We already know that an experiment run file pierces together agent, environment, and objective, plus some hyperparameter configuration. 

In [None]:
import palaestrai

If the above line works without error, at least the import is done. Thats a first good starter. Now let's import the rest…

In [None]:
import os
import pprint
import tempfile
from pathlib import Path

## Setting the Runtime Configuration

Usually, this is not necessary like this. But because we're running a self-contained test, we want to have a new, fresh database where we want to put it. Which is, in a temporary directory.

In [None]:
store_dir = tempfile.TemporaryDirectory()
store_dir

We're now going to change palaestrAI's runtime configuration to point to the new directory.

In [None]:
from palaestrai.core import RuntimeConfig

runtime_config = RuntimeConfig()
runtime_config.reset()
runtime_config.load({"store_uri": "sqlite:///%s/palaestrai.db" % store_dir.name})
pprint.pprint(runtime_config.to_dict())

## Create the Database

Next, we create the database at the given URI. It will complain that we're not using TimescaleDB, which is okay.

In [None]:
from palaestrai.store.database_util import setup_database
setup_database(runtime_config.store_uri)

In [None]:
assert Path("%s/palaestrai.db" % store_dir.name).is_file()

## Run Experiment

In this part, we load our dummy experiment and run it.

In [None]:
experiment_file_path = Path().absolute() / '..' / 'fixtures' / 'tictactoe_run.yml'
assert experiment_file_path.is_file()

In [None]:
rc = palaestrai.execute(str(experiment_file_path))
assert rc[1].value == 4
rc

If you see something like `('Yo-ho, a dummy experiment run for me!', <ExecutorState.EXITED: 4>)` as output of the previous line, then congratulations, everything went well! Now onwards to the final step…
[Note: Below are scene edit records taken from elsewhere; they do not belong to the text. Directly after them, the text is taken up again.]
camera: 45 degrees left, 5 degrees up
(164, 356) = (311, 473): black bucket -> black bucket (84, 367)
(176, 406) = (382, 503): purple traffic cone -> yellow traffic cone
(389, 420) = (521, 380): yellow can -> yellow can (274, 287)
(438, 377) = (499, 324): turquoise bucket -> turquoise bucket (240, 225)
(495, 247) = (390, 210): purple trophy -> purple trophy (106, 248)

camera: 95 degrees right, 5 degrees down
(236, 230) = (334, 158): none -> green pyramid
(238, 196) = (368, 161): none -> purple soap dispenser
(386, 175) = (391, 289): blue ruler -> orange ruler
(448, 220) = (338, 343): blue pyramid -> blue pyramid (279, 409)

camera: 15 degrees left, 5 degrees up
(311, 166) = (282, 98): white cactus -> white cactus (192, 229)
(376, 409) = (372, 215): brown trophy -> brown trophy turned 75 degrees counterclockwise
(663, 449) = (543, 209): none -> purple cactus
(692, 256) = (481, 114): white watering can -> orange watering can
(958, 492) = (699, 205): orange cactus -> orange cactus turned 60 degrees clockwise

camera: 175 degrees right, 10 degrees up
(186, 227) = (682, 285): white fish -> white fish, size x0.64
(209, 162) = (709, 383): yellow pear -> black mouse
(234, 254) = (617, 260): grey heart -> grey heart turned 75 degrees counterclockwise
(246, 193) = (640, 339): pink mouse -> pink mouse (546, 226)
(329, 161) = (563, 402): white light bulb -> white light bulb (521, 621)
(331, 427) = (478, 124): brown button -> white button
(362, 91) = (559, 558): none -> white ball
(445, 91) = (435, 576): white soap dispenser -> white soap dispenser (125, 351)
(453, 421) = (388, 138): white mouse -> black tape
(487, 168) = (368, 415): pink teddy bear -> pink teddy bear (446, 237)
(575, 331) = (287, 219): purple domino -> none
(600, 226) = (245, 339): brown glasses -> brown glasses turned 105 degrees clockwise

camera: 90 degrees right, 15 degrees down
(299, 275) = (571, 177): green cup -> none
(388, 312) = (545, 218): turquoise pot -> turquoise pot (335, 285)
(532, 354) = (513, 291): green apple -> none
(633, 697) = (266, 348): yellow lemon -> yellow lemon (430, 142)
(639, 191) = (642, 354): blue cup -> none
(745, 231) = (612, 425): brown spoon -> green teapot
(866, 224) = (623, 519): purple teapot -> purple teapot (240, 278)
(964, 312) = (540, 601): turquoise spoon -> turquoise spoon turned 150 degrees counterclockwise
## Verify Data from the Store

Now that an experiment has been run, there should be something in the store. Note that we don't check whether something *meaningful* is in the store, only that there is *something* in the store.

In [None]:
from sqlalchemy import select

import palaestrai.store
import palaestrai.store.database_model as dbm

In [None]:
dbh = palaestrai.store.Session()

In [None]:
q = select(dbm.Experiment)
str(q)

In [None]:
experiment = dbh.execute(q).first()[dbm.Experiment]
experiment.name

In [None]:
our_experiment_run = experiment.experiment_runs[0]
str(our_experiment_run)

The `document` property of the experiment run object should contain the YAML file, and we should be able to de-searialize it. Let's check that.

In [None]:
assert our_experiment_run.document

In [None]:
our_experiment_run._document_json

In [None]:
our_experiment_run.experiment_run_instances[0].uid

… and so on. For a system test, this is enough.